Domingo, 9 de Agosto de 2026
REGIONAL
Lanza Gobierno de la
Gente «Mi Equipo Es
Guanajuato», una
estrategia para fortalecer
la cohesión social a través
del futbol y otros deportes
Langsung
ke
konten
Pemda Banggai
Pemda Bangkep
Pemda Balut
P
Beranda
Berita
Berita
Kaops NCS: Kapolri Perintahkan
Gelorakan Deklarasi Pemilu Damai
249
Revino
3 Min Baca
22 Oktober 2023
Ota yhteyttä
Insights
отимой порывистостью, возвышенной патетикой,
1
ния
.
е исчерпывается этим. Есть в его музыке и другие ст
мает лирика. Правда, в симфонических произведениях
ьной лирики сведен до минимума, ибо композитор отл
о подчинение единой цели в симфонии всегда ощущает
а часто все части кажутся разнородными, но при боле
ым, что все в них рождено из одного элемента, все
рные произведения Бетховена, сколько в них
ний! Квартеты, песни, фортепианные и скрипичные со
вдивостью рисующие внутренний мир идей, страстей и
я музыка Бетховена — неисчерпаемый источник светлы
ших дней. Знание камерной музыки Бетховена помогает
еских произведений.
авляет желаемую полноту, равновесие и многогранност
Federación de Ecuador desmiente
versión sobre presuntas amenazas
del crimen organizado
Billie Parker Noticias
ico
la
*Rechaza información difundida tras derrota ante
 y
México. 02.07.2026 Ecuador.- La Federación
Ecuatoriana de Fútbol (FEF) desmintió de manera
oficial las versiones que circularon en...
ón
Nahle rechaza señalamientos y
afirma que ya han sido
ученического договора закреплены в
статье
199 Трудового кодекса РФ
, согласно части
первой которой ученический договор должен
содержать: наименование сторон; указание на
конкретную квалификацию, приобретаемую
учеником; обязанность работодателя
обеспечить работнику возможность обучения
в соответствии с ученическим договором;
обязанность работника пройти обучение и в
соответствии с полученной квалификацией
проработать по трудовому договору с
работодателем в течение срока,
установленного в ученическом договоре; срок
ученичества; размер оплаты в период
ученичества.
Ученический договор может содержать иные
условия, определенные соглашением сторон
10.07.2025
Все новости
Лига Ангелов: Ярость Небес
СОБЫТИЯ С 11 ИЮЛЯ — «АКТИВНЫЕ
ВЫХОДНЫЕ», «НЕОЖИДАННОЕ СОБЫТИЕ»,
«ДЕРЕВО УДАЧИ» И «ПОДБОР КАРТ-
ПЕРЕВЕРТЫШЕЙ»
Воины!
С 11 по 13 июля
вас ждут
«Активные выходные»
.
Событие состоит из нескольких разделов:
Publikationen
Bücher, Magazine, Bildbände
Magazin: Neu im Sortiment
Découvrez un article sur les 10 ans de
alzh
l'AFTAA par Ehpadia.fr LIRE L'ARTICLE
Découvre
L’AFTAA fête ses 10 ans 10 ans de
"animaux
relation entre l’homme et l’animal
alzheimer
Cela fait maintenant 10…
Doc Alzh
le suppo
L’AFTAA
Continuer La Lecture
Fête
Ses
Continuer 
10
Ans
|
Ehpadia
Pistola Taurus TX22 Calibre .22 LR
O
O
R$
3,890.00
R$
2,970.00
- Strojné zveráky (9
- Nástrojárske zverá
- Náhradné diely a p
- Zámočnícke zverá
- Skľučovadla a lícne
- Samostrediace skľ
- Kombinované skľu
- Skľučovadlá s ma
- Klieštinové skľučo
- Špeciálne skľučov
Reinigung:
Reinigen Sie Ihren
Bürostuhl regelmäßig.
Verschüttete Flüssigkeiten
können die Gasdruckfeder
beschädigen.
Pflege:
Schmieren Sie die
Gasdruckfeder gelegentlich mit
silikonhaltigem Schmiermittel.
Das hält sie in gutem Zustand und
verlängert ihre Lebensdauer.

* [EXERCISE REQUIREMENTS] Set down exactly the lines from the start of the records to the line with "содержать: наименование сторон; указание на". Include that line, and add nothing more.

* [EXERCISE RESPONSE]
Domingo, 9 de Agosto de 2026
REGIONAL
Lanza Gobierno de la
Gente «Mi Equipo Es
Guanajuato», una
estrategia para fortalecer
la cohesión social a través
del futbol y otros deportes
Langsung
ke
konten
Pemda Banggai
Pemda Bangkep
Pemda Balut
P
Beranda
Berita
Berita
Kaops NCS: Kapolri Perintahkan
Gelorakan Deklarasi Pemilu Damai
249
Revino
3 Min Baca
22 Oktober 2023
Ota yhteyttä
Insights
отимой порывистостью, возвышенной патетикой,
1
ния
.
е исчерпывается этим. Есть в его музыке и другие ст
мает лирика. Правда, в симфонических произведениях
ьной лирики сведен до минимума, ибо композитор отл
о подчинение единой цели в симфонии всегда ощущает
а часто все части кажутся разнородными, но при боле
ым, что все в них рождено из одного элемента, все
рные произведения Бетховена, сколько в них
ний! Квартеты, песни, фортепианные и скрипичные со
вдивостью рисующие внутренний мир идей, страстей и
я музыка Бетховена — неисчерпаемый источник светлы
ших дней. Знание камерной музыки Бетховена помогает
еских произведений.
авляет желаемую полноту, равновесие и многогранност
Federación de Ecuador desmiente
versión sobre presuntas amenazas
del crimen organizado
Billie Parker Noticias
ico
la
*Rechaza información difundida tras derrota ante
 y
México. 02.07.2026 Ecuador.- La Federación
Ecuatoriana de Fútbol (FEF) desmintió de manera
oficial las versiones que circularon en...
ón
Nahle rechaza señalamientos y
afirma que ya han sido
ученического договора закреплены в
статье
199 Трудового кодекса РФ
, согласно части
первой которой ученический договор должен
содержать: наименование сторон; указание на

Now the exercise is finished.